Ironically, by preventing these suits, H.R. 2037 would be doing mayors a favor. The lawsuits will not reduce crime, poverty, or homelessness, improve the schools, or fill pot holes. Guns are not the cause of our cities’ ills, they are just scapegoats for the mayors’ inability to check crime. If the suits result in a decline in lawful gun ownership, crime and unemployment would likely increase as citizens are left defenseless against criminal violence and industries flee to friendlier and safer business environments.
Before closing, I would like to modestly suggest a few modifications to H.R. 2037 that would help it more efficiently in meet its goal.
In this information age, it would seem that the U.S. government, like so many state governments have, should enter the age of one stop shopping. In this regard, rather than having each licensed gun manufacturer, wholesaler and retailer contact the Secretary of Commerce to be placed on the list of protected businesses, it would seem more efficient and more secure, for the Bureau of Alcohol, Tobacco and Firearms (BATF) to send its list of licensed firearms brokers, manufacturers, wholesalers and retailers to the Secretary of Commerce. This list could be easily updated as firearms licensees are added or deleted. This would cut down on paperwork for the business sector, should ensure that only licensed business are given immunity from litigation, and remove the need for the Commerce department to check on the legitimacy of a claim for lawsuit immunity.
Whether the responsibility for notifying the Secretary of Commerce remains, as at present, with the firearms businesses or, as I have suggested, with the BATF, language should be included in the law limiting the amount of time the Secretary is allowed before listing an immune business. Without actual language specifying how long the Secretary has to list licensed dealers (14 days, 30 days, etc.), an administration, less sympathetic to the plight of gun owners and the gun industry than the present administration might be slow in updating the list — leaving unlisted businesses open to suits in the meantime. I propose that the language go farther and hold the department and the Secretary himself/herself fiscally liable for any court costs or damages incurred by a licensed party in the gun trade during the time between the responsible party notifies the Secretary of Commerce of their immune status and the Secretary listing such status.
In addition, under section 13, (c) (3), I would change the language of (a) to read "as a result of harm caused by criminal, other unlawful misuse, suicide or negligence of such a firearm or ammunition product by any other person." I would argue that there is no more excuse for holding licensed firearms businesses, operating within the bounds of the law, responsible for negligent or suicidal firearms use than for criminal misuse.

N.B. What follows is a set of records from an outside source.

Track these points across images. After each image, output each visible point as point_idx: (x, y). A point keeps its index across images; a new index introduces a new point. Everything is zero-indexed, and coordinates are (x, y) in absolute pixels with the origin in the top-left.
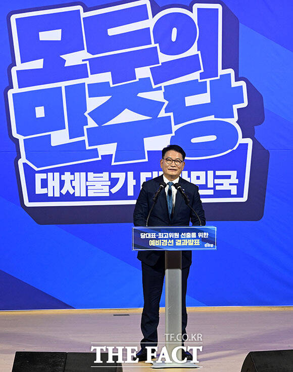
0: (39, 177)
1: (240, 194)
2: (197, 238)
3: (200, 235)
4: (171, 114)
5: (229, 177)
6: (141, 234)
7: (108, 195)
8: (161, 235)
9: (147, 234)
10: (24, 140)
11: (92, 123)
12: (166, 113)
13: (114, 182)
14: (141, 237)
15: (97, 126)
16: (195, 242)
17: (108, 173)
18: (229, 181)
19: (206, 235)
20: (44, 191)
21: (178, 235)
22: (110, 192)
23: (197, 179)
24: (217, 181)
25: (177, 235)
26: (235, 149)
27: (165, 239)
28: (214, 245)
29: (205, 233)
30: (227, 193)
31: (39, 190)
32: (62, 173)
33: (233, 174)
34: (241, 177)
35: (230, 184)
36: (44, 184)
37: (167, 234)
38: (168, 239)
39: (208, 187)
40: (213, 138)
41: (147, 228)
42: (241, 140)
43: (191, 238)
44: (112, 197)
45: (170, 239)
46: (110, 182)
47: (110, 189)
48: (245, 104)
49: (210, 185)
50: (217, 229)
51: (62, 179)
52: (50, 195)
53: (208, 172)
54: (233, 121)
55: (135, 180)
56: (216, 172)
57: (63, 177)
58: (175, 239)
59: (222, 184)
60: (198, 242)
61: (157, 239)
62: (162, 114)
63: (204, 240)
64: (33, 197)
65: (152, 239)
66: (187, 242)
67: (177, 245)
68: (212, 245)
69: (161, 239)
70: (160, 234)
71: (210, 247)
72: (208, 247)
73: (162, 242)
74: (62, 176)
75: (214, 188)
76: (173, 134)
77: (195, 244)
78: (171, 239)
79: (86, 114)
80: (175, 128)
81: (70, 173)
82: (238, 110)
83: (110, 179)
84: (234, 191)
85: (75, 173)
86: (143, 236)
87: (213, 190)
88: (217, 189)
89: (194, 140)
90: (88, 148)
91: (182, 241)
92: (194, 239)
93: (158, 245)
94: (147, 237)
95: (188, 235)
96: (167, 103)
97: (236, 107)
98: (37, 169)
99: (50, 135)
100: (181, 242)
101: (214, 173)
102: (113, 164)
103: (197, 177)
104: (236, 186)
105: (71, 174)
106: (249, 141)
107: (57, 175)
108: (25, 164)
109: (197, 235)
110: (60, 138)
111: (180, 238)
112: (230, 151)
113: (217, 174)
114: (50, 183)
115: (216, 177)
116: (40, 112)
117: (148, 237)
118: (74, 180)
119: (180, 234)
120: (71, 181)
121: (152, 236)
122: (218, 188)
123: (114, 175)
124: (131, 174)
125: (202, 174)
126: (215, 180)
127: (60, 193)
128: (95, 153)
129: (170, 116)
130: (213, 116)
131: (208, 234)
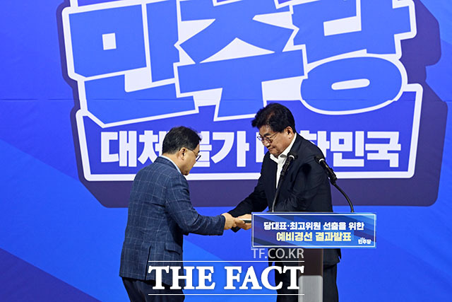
0: (106, 138)
1: (403, 166)
2: (348, 230)
3: (351, 226)
4: (303, 47)
5: (387, 141)
6: (265, 223)
7: (208, 165)
8: (293, 225)
9: (273, 223)
10: (85, 82)
11: (185, 59)
12: (295, 44)
13: (217, 145)
14: (265, 228)
15: (194, 63)
16: (345, 237)
17: (208, 132)
18: (387, 147)
19: (360, 226)
20: (113, 158)
21: (319, 226)
22: (211, 161)
23: (340, 143)
24: (370, 147)
25: (317, 225)
26: (396, 99)
27: (300, 231)
28: (373, 240)
29: (359, 224)
30: (384, 165)
31: (106, 157)
32: (140, 132)
33: (394, 136)
34: (405, 141)
35: (389, 152)
36: (114, 147)
37: (304, 223)
38: (304, 232)
39: (356, 155)
40: (364, 83)
41: (273, 214)
42: (406, 87)
43: (339, 231)
44: (214, 168)
45: (307, 231)
46: (211, 146)
47: (211, 156)
48: (412, 34)
49: (360, 152)
50: (377, 217)
51: (141, 141)
52: (123, 164)
53: (357, 132)
54: (395, 58)
55: (248, 144)
56: (369, 133)
57: (142, 139)
58: (314, 232)
59: (377, 152)
60: (349, 237)
61: (288, 230)
62: (290, 46)
63: (357, 234)
64: (97, 167)
65: (281, 231)
66: (332, 236)
67: (317, 240)
68: (369, 242)
69: (295, 231)
70: (292, 223)
71: (366, 244)
72: (363, 244)
73: (295, 235)
74: (140, 136)
75: (365, 157)
76: (306, 77)
77: (345, 240)
78: (309, 231)
79: (177, 45)
80: (308, 67)
81: (152, 132)
82: (402, 41)
83: (212, 142)
84: (394, 162)
85: (160, 132)
86: (267, 226)
87: (363, 160)
88: (368, 158)
89: (336, 86)
90: (179, 95)
91: (325, 235)
92: (343, 231)
93: (290, 239)
94: (273, 228)
95: (334, 226)
96: (296, 30)
97: (398, 38)
98: (103, 126)
99: (124, 75)
100: (323, 236)
101: (366, 135)
102: (216, 119)
103: (340, 140)
104: (397, 154)
105: (154, 134)
106: (418, 89)
107: (133, 134)
108: (86, 119)
109: (347, 226)
110: (138, 80)
111: (322, 230)
112: (389, 102)
113: (369, 137)
114: (123, 147)
115: (367, 141)
116: (109, 42)
117: (276, 228)
118: (158, 143)
119: (322, 224)
120: (154, 144)
121: (281, 226)
122: (371, 157)
123: (217, 136)
124: (242, 135)
125: (347, 136)
126: (367, 145)
127: (138, 161)
128: (189, 103)
129: (301, 50)
130: (365, 50)
131: (363, 225)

While this may seem common sense, I would argue that, absent actual legislative language forbidding such suits, trial lawyers and gun control organizations might try to convince citizens, local, state and the federal government that this is a loophole in the law which they can exploit.
Finally, though this is beyond the scope of this particular piece of legislation, I would draft similar legislation that would provide similar liability protection for all legal product. Suits such as these are a threat to any product which might conceivably cause harm through criminal misuse and as such, pose a threat to our current standard of well-being, continued innovation and economic progress.
Thank you for your time and attention. I remain, of course, available for questions.